# Mp 2824 Accuracy



## dandan (Jul 13, 2007)

So after much hassle with the first MP I was sent being faulty I finally got a replacment direct from Mr Wajs in Switzerland and I love it. Currently got it on a lovely black German Bund strap, not seen many pics of people putting one on that strap but I love it, really frames the watch nicely and adds a little extra chunkyness to it.

What i was wondering, with this being my first automatic watch, is how accurate should I expect it to be?

Over the last 3 weeks I have checked it each week and it seems to have settled down to gaining approx 30 seconds per week.

Is this good? Should I expect better accuracy?

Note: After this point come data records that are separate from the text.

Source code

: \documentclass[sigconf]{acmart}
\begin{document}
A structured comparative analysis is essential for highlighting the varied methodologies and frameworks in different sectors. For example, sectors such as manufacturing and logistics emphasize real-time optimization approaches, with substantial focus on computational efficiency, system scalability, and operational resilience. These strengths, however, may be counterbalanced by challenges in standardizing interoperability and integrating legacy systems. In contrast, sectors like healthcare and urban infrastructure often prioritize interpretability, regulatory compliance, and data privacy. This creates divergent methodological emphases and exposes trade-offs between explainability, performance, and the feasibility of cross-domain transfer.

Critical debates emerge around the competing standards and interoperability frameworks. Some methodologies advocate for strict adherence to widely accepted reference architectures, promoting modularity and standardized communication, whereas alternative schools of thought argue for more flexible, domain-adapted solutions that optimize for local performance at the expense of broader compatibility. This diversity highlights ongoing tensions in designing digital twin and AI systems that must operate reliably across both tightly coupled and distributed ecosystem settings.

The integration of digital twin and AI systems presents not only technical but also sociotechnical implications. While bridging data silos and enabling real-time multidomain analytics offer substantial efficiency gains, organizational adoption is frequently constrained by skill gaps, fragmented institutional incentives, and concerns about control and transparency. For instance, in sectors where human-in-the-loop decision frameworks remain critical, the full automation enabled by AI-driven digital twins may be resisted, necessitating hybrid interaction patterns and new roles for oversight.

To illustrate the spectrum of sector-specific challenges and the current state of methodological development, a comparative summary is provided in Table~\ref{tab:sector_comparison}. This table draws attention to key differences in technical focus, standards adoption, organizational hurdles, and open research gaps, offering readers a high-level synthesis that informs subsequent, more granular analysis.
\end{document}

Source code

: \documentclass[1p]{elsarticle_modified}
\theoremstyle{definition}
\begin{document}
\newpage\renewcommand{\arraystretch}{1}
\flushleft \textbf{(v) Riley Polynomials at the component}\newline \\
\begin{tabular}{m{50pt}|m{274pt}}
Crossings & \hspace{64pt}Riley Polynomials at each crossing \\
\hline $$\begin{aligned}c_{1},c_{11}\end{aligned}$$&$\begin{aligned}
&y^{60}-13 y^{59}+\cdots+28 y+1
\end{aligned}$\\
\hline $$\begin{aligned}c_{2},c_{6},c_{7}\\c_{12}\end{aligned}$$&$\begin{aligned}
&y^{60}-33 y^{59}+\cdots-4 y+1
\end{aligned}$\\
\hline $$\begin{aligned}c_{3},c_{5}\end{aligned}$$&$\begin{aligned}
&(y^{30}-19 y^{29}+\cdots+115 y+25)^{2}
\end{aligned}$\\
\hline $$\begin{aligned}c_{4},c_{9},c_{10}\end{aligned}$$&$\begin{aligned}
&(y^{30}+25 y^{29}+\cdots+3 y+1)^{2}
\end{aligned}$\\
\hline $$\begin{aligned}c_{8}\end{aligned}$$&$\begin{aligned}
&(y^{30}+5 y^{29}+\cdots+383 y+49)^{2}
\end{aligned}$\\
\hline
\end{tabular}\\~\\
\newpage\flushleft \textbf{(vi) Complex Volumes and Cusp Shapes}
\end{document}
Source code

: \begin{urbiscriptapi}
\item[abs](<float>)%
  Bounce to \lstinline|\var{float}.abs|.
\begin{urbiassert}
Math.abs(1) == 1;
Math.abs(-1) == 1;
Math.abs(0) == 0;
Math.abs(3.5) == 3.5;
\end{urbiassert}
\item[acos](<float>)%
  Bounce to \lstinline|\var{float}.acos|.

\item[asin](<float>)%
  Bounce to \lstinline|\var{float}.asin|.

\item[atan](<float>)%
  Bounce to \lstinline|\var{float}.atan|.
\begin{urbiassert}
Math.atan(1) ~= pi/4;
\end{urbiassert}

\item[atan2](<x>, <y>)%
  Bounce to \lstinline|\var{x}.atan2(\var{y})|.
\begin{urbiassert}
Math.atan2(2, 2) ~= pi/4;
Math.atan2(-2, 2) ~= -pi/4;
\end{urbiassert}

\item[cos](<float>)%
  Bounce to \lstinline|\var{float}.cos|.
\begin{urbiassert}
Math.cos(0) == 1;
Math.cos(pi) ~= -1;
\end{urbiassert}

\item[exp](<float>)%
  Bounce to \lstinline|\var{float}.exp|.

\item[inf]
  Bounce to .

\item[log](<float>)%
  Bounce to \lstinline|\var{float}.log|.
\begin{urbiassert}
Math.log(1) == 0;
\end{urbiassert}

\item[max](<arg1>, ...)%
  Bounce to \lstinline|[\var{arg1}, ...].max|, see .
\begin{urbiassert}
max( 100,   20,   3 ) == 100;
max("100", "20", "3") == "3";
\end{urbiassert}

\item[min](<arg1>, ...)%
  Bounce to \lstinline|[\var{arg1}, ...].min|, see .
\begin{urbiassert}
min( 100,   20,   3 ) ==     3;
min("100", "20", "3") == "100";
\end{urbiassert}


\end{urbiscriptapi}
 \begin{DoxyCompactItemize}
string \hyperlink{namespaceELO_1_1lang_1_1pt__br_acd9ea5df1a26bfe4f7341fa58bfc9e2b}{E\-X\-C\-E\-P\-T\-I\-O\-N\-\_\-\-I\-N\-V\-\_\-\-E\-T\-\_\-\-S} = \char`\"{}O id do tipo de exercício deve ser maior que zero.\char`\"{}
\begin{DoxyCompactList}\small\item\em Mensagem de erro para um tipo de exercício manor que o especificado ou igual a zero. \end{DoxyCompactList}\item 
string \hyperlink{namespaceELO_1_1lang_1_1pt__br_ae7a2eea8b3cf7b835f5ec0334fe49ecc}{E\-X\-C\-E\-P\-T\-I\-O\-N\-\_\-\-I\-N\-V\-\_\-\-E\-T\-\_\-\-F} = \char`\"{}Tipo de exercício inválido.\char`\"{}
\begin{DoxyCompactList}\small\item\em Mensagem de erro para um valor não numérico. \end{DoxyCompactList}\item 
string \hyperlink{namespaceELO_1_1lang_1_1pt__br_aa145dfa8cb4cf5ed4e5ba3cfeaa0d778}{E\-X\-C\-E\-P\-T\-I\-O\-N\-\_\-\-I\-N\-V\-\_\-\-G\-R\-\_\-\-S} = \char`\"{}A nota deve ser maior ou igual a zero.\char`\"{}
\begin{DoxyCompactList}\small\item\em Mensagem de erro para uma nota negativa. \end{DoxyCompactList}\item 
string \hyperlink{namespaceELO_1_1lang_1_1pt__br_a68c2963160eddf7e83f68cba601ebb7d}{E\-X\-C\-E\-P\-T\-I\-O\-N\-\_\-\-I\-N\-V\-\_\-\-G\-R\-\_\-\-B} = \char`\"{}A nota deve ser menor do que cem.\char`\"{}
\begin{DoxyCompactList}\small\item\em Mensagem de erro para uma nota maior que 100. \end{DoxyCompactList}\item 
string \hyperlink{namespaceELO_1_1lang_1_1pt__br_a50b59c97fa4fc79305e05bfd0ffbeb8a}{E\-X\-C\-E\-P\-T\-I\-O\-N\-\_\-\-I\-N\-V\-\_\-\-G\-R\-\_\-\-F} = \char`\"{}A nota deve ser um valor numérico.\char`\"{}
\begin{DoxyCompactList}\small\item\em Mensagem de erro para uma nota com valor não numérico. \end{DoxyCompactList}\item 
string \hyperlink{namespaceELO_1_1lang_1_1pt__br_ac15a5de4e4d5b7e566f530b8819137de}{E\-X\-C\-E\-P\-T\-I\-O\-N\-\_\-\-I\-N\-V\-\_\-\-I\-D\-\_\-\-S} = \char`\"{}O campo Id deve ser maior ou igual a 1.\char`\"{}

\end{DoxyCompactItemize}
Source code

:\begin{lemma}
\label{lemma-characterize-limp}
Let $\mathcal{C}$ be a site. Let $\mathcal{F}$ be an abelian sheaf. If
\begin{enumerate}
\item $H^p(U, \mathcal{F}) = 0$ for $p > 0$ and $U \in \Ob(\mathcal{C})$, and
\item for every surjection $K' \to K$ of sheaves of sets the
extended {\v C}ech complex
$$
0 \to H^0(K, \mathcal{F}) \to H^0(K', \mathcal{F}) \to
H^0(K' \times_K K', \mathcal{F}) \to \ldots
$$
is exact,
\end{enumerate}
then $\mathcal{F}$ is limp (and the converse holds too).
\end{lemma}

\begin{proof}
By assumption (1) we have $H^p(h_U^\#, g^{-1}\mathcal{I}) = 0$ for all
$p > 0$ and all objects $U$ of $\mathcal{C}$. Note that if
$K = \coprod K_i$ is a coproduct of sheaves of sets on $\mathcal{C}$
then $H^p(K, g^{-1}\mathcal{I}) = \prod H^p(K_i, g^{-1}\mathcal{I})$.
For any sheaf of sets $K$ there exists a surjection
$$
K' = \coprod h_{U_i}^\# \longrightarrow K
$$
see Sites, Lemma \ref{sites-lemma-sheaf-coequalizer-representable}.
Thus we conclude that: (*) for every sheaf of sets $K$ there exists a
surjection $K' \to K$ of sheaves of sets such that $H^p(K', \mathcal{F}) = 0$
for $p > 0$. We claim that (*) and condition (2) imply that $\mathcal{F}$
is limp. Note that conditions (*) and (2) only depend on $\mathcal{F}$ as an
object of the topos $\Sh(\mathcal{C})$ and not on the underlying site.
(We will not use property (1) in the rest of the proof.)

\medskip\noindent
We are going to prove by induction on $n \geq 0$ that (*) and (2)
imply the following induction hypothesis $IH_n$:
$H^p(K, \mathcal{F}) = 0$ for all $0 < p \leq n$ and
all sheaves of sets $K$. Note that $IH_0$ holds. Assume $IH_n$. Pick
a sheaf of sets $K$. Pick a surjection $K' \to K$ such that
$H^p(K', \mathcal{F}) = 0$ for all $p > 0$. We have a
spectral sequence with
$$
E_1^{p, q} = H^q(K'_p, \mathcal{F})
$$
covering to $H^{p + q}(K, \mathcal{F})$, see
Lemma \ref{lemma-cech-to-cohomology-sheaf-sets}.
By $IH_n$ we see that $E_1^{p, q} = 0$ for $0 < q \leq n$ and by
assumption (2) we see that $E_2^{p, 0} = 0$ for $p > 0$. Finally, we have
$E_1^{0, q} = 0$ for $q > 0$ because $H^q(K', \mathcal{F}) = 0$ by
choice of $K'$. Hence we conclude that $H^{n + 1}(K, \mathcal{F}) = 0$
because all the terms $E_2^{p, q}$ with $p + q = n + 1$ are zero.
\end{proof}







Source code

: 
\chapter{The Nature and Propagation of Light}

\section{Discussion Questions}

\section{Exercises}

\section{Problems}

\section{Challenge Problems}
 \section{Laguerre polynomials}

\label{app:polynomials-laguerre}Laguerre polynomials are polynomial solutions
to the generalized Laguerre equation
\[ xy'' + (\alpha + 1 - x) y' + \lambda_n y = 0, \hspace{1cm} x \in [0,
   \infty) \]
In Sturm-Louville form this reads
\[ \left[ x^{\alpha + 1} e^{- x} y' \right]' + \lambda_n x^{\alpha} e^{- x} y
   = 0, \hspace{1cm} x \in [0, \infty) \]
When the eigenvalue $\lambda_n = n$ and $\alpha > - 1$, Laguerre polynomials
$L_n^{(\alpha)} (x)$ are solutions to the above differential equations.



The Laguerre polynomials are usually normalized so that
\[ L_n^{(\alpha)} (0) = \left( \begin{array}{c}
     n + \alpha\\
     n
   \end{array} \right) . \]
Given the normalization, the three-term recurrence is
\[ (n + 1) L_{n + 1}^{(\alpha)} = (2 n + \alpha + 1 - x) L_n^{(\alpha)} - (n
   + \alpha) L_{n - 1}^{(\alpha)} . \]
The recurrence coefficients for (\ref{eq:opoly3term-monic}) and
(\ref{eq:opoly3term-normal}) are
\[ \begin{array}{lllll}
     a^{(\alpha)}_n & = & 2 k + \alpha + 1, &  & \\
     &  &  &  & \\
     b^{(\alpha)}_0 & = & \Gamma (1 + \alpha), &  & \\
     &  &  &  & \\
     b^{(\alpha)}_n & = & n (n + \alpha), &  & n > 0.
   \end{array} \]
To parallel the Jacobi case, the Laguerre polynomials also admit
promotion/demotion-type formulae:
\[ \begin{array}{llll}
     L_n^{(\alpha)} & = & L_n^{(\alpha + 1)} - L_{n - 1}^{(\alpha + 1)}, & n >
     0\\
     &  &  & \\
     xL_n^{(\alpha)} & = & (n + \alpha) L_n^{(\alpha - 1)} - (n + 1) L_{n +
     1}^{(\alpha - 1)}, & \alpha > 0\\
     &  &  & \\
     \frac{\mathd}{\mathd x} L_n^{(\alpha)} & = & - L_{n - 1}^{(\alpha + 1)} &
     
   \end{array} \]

Personally I am happy with that but my inquisitive mind has been wondering if it can be improved upon, and if so where I should go to get it tweaked.

Cheers

Dan


----------



## Dave ME (May 7, 2005)

30 seconds a week is about 4 seconds a day, which is bloody good! That is within chronometer specs, I'd be happy with that!


----------



## PhilM (Nov 5, 2004)

Dan I echo Dave's comments, if it's only gaining 30 seconds a week that's good for an auto so I would leave it


----------



## pg tips (May 16, 2003)

cue griff and his tooth pick


----------



## PhilM (Nov 5, 2004)

pg tips said:


> cue griff and his tooth pick


Forgot about that one


----------



## dandan (Jul 13, 2007)

great, thanks guys. I thought it seemed pretty good but just wanted to get some informed opinions to back it up.

thanks again

dan


----------



## Griff (Feb 23, 2003)

I dont use tooth pics on watches but I wouldn't get out my bag of spanners for that. Leave it be


----------



## Parabola (Aug 1, 2007)

I'm happy with mine and its gaining about 6 or 7 seconds!! I'd be pleased as punch with that.

P.s Good choice


----------